Marshak, David (1997). The Common Vision: Parenting and Educating for Wholeness. New York, NY: Peter Lang Publishing. This highly original study compares three philosopher/mystics of the early twentieth century, from different cultures and religious traditions, who described remarkably similar visions of child development. Marshak looks closely at the work of Rudolf Steiner (founder of Waldorf education), Sufi teacher Inayat Khan, and Sri Aurobindo, "one of the greatest thinkers of modern India," showing how each emphasized the emergence of spiritual energies during successive stages of growth. In contrast to the dominant empiricist thinking of the modern age, each of these sages insisted that human development is essentially "an unfoldment of inherent potentials"; the individual is seen as "an organismic whole who contains within herself her own innate wisdom and motive force," though this spiritual voice requires careful guidance and cultivation by loving, alert adults.

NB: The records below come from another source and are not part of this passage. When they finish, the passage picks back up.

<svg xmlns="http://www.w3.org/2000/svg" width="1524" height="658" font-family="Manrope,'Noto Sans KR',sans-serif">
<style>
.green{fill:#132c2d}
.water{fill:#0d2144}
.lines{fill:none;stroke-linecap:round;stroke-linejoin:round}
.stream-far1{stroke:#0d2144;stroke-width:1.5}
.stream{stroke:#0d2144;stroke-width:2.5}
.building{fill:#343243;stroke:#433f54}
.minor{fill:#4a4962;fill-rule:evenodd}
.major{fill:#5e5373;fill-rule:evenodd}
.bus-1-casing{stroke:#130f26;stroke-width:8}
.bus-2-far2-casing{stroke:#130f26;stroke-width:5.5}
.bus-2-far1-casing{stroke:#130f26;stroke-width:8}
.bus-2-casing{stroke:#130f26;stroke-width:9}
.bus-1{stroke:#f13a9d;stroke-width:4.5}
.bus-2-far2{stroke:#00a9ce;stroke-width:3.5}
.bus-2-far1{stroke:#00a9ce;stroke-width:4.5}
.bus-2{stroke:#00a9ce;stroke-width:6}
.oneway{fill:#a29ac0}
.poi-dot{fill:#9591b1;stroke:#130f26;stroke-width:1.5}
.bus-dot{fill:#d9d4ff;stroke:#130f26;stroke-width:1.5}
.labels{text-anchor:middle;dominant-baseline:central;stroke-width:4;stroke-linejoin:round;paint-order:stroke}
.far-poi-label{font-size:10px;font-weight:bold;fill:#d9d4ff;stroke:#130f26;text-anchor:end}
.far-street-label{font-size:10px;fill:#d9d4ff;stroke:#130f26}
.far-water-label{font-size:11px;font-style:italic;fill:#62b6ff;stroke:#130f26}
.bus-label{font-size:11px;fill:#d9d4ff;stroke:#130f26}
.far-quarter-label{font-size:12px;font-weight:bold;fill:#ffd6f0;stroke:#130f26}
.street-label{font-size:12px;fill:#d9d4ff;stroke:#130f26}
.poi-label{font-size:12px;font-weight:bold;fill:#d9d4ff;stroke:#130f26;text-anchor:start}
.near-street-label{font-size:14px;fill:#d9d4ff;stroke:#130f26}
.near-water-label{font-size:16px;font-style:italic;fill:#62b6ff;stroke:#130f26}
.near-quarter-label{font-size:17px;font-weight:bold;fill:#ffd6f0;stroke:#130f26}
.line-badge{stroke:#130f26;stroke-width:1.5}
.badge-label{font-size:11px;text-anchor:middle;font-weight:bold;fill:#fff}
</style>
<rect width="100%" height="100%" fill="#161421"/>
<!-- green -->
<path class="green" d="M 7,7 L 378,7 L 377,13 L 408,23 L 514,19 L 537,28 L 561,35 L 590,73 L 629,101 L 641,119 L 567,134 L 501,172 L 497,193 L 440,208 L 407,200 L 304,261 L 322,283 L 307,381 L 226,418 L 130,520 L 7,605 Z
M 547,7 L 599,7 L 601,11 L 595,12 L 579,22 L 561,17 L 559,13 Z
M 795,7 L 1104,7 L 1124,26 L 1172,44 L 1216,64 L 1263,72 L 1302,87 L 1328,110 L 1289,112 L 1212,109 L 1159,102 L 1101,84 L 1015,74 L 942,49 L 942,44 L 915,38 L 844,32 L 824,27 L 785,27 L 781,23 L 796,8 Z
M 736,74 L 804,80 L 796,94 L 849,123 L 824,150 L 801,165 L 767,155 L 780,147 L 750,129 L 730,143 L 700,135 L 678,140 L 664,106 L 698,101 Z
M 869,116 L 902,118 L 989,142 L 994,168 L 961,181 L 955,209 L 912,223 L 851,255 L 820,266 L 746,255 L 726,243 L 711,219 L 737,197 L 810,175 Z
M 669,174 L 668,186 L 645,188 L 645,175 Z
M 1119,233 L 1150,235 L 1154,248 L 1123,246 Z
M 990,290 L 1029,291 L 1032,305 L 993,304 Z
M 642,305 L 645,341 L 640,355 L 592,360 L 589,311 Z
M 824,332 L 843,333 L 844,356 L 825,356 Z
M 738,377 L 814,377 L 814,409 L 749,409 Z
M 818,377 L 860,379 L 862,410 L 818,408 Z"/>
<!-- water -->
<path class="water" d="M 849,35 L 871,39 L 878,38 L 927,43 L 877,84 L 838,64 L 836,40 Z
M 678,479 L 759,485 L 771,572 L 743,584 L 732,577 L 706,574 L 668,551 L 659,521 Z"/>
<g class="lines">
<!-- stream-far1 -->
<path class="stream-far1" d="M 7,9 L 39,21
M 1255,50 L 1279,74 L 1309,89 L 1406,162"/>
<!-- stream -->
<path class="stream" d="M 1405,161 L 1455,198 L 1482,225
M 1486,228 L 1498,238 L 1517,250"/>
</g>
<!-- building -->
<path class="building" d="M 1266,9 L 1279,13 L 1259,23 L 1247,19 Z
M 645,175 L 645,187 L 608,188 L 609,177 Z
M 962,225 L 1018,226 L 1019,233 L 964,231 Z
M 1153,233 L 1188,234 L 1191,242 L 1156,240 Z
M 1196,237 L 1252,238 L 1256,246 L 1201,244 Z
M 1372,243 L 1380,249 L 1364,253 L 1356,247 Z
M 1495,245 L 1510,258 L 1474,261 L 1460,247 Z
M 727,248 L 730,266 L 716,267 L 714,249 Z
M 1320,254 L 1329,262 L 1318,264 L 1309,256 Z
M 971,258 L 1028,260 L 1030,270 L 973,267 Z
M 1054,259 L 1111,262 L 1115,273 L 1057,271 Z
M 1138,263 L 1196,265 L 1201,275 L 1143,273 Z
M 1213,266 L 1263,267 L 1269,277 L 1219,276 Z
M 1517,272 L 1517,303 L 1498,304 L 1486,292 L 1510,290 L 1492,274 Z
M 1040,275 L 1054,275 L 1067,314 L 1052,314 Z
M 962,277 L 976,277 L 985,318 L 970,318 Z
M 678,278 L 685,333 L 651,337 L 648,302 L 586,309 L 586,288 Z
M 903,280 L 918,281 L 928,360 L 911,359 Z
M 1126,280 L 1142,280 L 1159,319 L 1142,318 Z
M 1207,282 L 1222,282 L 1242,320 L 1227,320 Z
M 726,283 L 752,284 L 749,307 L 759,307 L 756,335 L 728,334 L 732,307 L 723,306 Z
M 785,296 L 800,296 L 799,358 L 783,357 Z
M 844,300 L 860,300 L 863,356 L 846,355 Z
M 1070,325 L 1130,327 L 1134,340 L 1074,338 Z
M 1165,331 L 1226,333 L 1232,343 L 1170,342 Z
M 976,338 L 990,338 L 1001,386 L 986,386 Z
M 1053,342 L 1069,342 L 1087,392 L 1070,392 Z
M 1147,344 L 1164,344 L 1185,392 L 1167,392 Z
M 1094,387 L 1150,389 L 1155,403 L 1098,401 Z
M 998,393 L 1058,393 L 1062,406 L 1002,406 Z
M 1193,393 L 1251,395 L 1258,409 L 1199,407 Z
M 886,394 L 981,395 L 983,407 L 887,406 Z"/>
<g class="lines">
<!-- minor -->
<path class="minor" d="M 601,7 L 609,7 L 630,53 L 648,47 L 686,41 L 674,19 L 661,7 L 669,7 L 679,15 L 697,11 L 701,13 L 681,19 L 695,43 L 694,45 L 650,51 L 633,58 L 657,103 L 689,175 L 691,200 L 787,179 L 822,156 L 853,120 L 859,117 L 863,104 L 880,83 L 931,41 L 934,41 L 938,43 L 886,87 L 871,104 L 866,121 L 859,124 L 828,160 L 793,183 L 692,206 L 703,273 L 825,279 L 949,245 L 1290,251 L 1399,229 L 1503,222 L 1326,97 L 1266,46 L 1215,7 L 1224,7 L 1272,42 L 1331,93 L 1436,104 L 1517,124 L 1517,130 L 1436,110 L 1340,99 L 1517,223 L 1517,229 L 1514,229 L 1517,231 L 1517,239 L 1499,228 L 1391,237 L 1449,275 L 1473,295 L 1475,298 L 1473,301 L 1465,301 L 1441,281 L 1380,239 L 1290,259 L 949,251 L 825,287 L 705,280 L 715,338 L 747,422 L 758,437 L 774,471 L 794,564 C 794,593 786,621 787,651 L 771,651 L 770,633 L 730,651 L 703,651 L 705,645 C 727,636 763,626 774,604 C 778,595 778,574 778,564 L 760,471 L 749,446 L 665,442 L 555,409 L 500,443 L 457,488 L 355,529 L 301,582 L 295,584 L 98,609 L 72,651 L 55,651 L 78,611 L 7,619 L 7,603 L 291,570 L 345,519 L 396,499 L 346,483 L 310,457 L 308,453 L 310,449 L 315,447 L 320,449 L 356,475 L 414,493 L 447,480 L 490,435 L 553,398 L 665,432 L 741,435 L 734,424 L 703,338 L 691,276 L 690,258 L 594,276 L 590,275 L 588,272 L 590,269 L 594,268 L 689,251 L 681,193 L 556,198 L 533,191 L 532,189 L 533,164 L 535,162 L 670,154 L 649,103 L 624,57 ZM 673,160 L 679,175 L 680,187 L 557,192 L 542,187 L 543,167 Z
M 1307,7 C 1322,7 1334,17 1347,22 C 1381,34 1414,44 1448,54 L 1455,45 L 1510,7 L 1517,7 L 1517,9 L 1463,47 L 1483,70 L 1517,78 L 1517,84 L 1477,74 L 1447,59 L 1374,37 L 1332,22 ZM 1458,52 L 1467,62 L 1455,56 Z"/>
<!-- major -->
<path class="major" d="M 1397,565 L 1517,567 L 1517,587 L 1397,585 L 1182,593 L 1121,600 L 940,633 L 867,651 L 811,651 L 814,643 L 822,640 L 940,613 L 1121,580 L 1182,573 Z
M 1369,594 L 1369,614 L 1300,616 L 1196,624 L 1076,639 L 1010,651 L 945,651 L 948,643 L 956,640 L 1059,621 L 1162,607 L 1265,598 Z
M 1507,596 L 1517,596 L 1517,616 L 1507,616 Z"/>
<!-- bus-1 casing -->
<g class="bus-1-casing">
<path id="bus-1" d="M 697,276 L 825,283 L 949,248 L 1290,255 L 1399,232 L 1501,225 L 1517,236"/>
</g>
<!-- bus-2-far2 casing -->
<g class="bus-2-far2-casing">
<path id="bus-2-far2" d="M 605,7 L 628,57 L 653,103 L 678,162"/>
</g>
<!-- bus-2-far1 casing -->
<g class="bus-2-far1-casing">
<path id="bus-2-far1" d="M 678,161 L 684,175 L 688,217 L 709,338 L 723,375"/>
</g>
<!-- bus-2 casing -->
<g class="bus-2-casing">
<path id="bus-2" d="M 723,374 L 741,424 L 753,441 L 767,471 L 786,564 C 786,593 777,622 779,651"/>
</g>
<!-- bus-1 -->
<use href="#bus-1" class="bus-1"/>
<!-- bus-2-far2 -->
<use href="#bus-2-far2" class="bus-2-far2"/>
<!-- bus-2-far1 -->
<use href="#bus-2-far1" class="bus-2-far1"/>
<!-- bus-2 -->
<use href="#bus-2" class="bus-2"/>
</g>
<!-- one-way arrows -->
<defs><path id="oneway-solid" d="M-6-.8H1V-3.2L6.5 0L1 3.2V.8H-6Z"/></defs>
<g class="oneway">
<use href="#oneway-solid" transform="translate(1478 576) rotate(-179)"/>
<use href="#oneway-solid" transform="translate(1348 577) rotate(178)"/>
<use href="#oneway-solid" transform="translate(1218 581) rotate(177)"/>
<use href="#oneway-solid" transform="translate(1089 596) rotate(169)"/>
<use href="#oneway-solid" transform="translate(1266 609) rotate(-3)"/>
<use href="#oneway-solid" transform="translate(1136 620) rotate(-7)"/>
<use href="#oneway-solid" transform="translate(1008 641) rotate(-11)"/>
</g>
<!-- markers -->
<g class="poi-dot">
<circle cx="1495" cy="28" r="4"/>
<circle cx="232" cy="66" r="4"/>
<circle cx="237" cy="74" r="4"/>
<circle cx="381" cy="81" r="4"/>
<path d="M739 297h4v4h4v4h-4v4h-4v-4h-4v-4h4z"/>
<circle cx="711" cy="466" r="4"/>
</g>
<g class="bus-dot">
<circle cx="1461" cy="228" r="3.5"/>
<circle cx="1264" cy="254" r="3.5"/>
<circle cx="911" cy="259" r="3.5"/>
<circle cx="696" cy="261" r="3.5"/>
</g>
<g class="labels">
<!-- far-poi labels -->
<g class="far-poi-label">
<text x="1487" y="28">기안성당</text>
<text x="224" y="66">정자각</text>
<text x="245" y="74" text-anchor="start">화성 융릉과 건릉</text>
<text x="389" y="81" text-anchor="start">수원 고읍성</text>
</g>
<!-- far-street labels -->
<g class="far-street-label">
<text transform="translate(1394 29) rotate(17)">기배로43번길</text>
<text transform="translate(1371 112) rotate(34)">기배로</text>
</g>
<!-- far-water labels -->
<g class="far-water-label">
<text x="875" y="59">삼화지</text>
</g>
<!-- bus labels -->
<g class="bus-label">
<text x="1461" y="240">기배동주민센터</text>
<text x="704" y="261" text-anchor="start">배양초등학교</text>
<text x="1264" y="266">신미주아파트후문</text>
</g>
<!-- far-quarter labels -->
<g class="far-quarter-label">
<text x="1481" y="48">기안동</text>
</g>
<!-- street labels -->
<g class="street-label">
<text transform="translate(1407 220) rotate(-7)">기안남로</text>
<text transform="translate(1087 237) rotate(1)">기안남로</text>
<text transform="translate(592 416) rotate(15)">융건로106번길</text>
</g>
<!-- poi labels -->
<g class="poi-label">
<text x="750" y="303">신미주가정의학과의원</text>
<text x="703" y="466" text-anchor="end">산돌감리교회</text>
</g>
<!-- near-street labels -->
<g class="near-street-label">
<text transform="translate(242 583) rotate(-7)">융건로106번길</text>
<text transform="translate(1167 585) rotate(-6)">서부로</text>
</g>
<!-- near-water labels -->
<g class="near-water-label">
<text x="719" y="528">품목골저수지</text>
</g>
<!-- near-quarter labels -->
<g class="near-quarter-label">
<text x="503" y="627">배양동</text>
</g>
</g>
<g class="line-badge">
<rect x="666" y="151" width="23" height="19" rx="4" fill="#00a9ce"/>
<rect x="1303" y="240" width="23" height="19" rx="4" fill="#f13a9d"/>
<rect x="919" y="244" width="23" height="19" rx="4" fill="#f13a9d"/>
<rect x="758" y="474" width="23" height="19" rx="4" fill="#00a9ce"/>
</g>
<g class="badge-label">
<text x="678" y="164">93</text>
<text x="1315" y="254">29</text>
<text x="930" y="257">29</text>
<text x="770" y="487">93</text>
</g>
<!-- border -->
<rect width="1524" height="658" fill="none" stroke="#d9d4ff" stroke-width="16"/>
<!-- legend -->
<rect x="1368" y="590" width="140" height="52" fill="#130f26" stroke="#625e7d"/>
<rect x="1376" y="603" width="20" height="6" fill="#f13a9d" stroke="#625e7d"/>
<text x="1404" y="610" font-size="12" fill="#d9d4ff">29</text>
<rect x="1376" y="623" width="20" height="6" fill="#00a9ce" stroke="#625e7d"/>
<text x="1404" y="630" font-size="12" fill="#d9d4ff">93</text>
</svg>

Martin, Jane Roland (1992). The Schoolhome Rethinking Schools for Changing Families. Cambridge, MA: Harvard University Press. As Martin surveys the decline of traditional family patterns, the exodus of both men and women from home to the world of work, the abandonment of children to the influence of television and the streets, and the epidemic of violence that touches the lives of millions of young people today, she reflects that it is time to recreate within schools the caring, nurturing, socializing functions historically performed at home. Martin emphasizes the crucial importance of domestic life in the social and moral development of human personality; she argues that what is learned at home in early life is far more "basic" than any academic learning, and charges that American culture has consistently repressed the domestic sphere in favor of the public world of politics and economic prod uction. For a variety of cultural and societal reasons, most homes today cannot provide the care that healthy development requires, and Martin believes that one essential antidote to rising violence and social disintegration is to provide the "moral equivalent of home" in schools.